Ainsi, durant quatre années, des périodes de crise ont succédé aux instants de soulagement. Au bout du compte, la situation est devenue si critique, durant le premier semestre de 2013, que nous avons été fortement perturbé dans nos activités professionnelles. Le mal s’aggravant au fil des jours, sur un sujet entrant dans le troisième âge, l’intervention chirurgicale est alors devenue incontournable. C’est alors que le collège de médecins de la cardiologie de l’hôpital Yalgado Ouédraogo a accepté de soumettre un dossier d’évacuation au Conseil national de santé.
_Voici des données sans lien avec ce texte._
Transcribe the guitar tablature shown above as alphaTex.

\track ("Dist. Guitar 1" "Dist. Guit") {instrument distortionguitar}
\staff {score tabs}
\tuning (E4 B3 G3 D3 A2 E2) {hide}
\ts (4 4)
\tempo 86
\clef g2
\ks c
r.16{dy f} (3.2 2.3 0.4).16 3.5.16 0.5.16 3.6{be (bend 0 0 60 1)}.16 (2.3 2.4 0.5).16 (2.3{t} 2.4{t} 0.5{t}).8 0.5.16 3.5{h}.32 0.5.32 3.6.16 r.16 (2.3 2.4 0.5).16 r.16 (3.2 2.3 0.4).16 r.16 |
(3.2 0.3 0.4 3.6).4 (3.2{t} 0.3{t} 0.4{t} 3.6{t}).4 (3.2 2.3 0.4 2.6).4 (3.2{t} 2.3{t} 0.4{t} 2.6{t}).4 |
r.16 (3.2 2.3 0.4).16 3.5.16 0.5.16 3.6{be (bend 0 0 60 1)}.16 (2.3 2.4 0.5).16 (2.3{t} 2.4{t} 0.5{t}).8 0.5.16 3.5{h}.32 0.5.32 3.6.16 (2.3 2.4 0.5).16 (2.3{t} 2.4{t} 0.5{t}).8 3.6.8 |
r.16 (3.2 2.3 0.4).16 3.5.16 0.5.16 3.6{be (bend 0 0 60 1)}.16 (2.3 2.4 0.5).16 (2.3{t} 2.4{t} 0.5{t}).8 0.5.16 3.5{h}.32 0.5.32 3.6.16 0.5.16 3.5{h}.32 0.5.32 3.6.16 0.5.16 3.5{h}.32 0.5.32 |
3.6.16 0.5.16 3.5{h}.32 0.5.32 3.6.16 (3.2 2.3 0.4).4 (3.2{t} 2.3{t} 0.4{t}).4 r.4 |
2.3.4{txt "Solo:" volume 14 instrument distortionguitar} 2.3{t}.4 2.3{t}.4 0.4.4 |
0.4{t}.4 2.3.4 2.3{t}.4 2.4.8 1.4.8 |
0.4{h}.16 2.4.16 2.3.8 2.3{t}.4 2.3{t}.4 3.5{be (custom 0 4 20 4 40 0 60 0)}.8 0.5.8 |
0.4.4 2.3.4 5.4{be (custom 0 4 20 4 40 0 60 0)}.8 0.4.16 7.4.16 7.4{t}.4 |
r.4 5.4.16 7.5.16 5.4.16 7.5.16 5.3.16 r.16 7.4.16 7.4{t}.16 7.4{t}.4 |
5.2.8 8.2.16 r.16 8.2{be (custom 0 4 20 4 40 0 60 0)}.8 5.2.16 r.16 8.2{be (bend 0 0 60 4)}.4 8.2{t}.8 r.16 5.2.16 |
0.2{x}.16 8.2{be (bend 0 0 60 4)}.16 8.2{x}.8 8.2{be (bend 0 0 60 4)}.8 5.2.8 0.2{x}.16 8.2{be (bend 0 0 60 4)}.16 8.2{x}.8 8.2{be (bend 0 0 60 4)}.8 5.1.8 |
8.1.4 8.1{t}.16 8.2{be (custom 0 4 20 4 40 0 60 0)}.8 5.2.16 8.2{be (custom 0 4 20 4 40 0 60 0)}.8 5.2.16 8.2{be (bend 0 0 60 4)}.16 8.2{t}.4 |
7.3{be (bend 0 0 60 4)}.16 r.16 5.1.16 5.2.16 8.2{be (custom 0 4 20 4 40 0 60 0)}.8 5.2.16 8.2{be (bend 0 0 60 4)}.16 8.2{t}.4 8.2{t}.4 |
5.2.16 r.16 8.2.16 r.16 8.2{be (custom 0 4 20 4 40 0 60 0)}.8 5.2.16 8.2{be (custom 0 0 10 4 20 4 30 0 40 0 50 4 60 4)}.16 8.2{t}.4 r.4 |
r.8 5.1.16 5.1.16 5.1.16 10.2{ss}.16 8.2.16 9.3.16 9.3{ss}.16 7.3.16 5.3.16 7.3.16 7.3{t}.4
Lequel a été approuvé le 6 août 2013 en nous plaçant ainsi sur la voie de la recherche de la guérison.
Au plan national, si l’on observe bien le niveau de développement du système sanitaire, il n’est pas utopique d’espérer que bientôt, des malades du cœur puissent être opérés sur le sol burkinabè, au sein de structures hospitalières publiques ou privées. Déjà, l’hôpital Blaise Compaoré a le profil de la tâche, aux dires de spécialistes de la question. Et nous pourrons le vivre rapidement, pour peu que nous sachions préserver les acquis qui font du Burkina Faso, un havre de paix pour nous et pour les générations futures.